DHE Hydro Team: Building a Furnace
In one of our last blog posts, we discussed how to make a high-quality mold out of fire clay, silica sand, and a special molding box. Yet you can make the most precise mold in the world and ruin it with a mistake in temperature or a bad pour. Several times in our casting history, we’ve made incomplete buckets, where the aluminum doesn’t quite reach every part of the mold (e.g., bucket number 10 in “Buckets Through the Ages”)—or a misguided pour has wasted the aluminum, forcing the hydro team to make two pours for a single bucket (e.g., bucket number 9 in “Buckets Through the Ages). Thus, great care must be taken both in monitoring the aluminum’s temperature in the furnace and pouring it from a crucible into the mold.
Melting temperature of aluminum: 660º C, 1220°F
Melting temperature of steel crucible: 1370º C, 2500ºF
The Steel Bucket Furnace
When we first decided to try sand casting, we settled on a simple steel bucket design that would efficiently melt the aluminum and give us the chance to try out our molds. With a hole at the bottom for a steel pipe and three inches of fire cement insulation, the steel bucket provided fast and even—but more heat than we expected. In one pour, the hydro team managed to heat the crucible to over 2000ºF; and by the time we attempted to pour, we didn’t have enough aluminum for the bucket. Closer inspection revealed that we had melted the bottom of our crucible, and a layer of molten aluminum covered the bucket’s bottom and leaked into the pipe, through which a hairdryer provided airflow.
Originally, the airflow was provided by a hair dryer duct-taped to a pipe. The only problem is, hairdryers need electricity—that useful commodity we’re trying to provide. This led to research into alternative methods for supplying air. We considered several designs, and ultimately decided that box bellows, which only require plywood and a dowel, would be the easiest to construct and maintain.
So for a more sustainable design, we focused on making a brick furnace to replace the steel bucket. Bricks are more readily available in Rwanda, and could thus eliminate our dependence on fire cement and a specific bucket—so in about five minutes after assembling our materials, we stacked forty bricks into a square furnace with a 6”x6”x20” cavity for the fuel and crucible.
Managing the fire proved more involved than the team expected. A layer of hot coals must surround the crucible as much as possible for a speedy melting process. For our casting, we use a steel crucible, a 2-inch diameter threaded steel pipe with an end cap attached. It has taken anywhere from fifteen to thirty minutes to melt a full crucible of aluminum; throughout heating, one member of the team keeps the fire roaring by pumping air through the furnace with wooden bellows.
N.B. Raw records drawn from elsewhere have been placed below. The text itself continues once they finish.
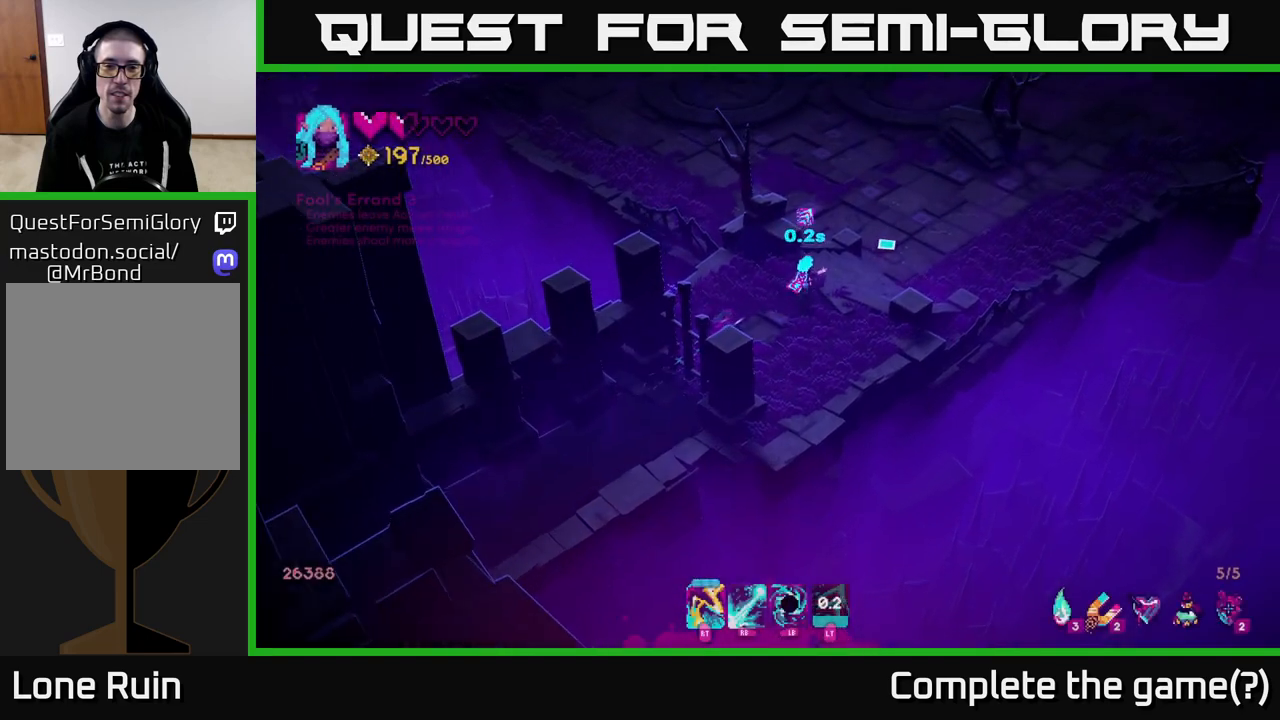
{"buttons": [], "left_stick": "up-right", "right_stick": "up-right", "events": [[50, "L2", "up"]]}
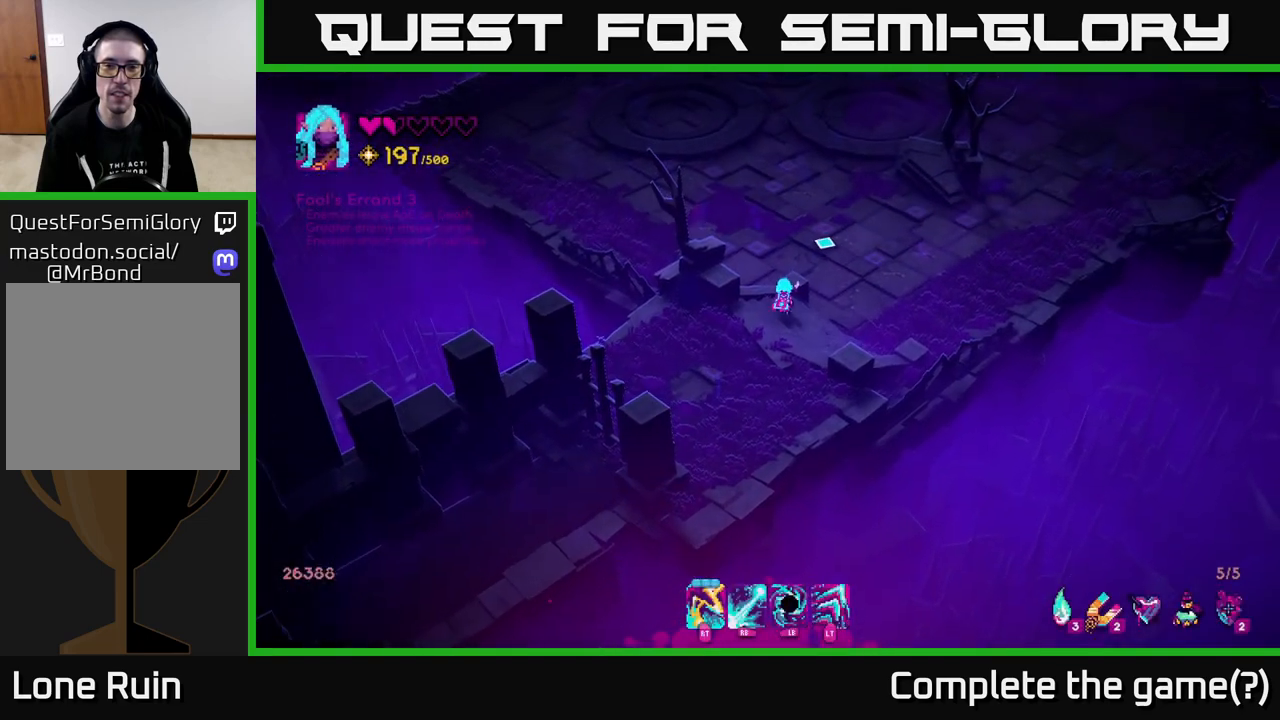
{"buttons": [], "left_stick": "up-right", "right_stick": "up", "events": [[200, "right_stick", "up"]]}
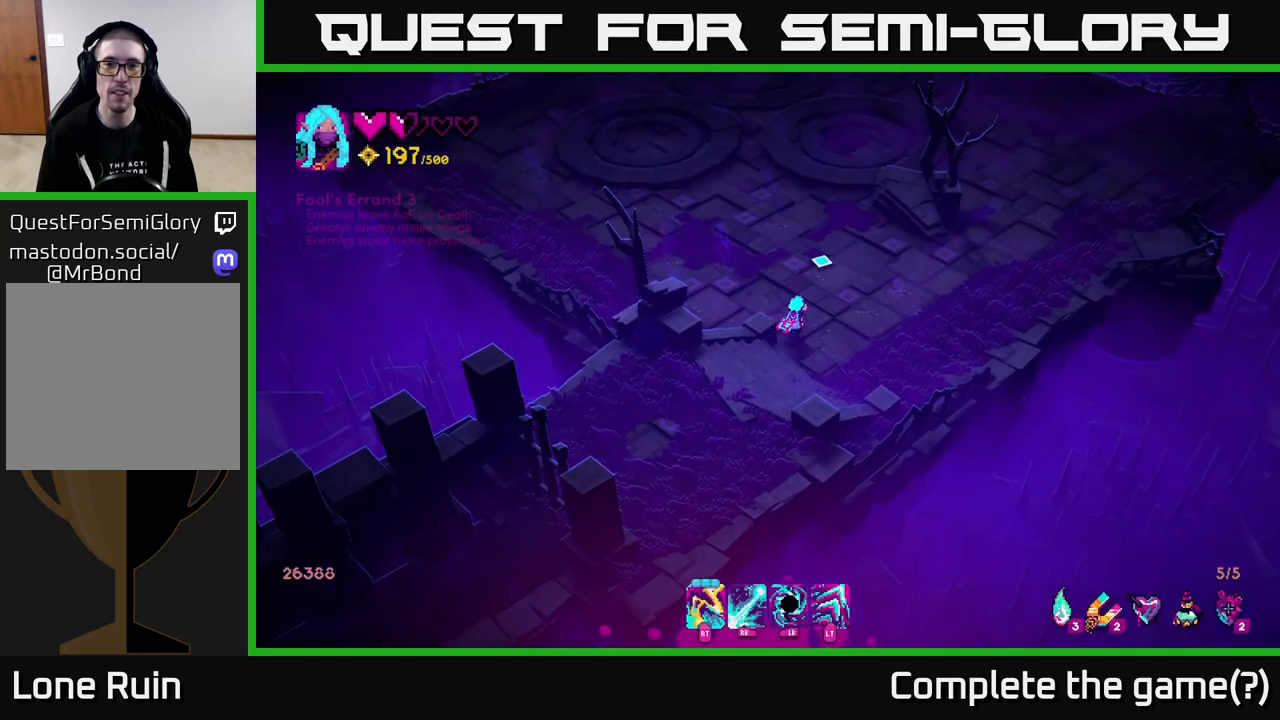
{"buttons": [], "left_stick": "up", "right_stick": "up", "events": [[133, "left_stick", "up"]]}
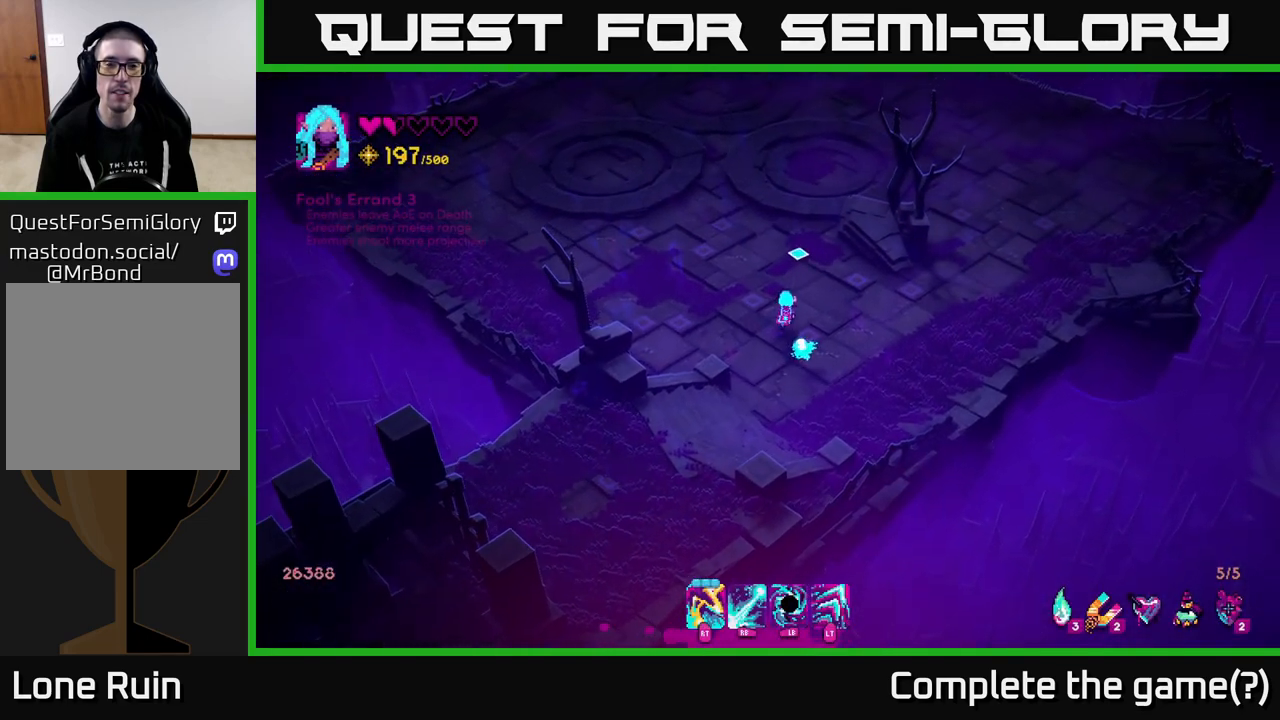
{"buttons": [], "left_stick": "up", "right_stick": "up", "events": []}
The bellows that supply the furnace with air are derived from a design used by Japanese swordsmiths in their forges. These bellows consist of two linked chambers, which allow continuous air flow into the furnace through a steel pipe. The larger chamber contains a moving plate attached to a dowel which can be pushed and pulled by the operator. As the plate moves, it pushes air from one section of the main chamber (the section that is decreasing in volume) through a one-way flap into the secondary chamber. Simultaneously, it draws more air into the other section of the main chamber through another one-way flap. When the plate changes direction, the sections reverse roles, thus providing continuous airflow into the secondary chamber, which then routes the air out of a single pipe into the furnace itself.
The aluminum is ready to pour once it is molten enough to slosh around a little bit inside the crucible. You do not want to allow the aluminum to get much hotter once it reaches this point because it will cause the texture of the poured bucket to be very rough. When pouring the aluminum, it is important to move quickly enough that the surface does not re-solidify, but not so quickly that you spill molten aluminum everywhere. If the molten aluminum touches the wooden edges of the box, it must be quickly scraped away to prevent the wood from catching fire.
Once your aluminum is ready to pour, aim carefully for the pouring hole of your mold—and after a few minutes of cooling followed by quenching in water, your sand-casted object will be ready for use.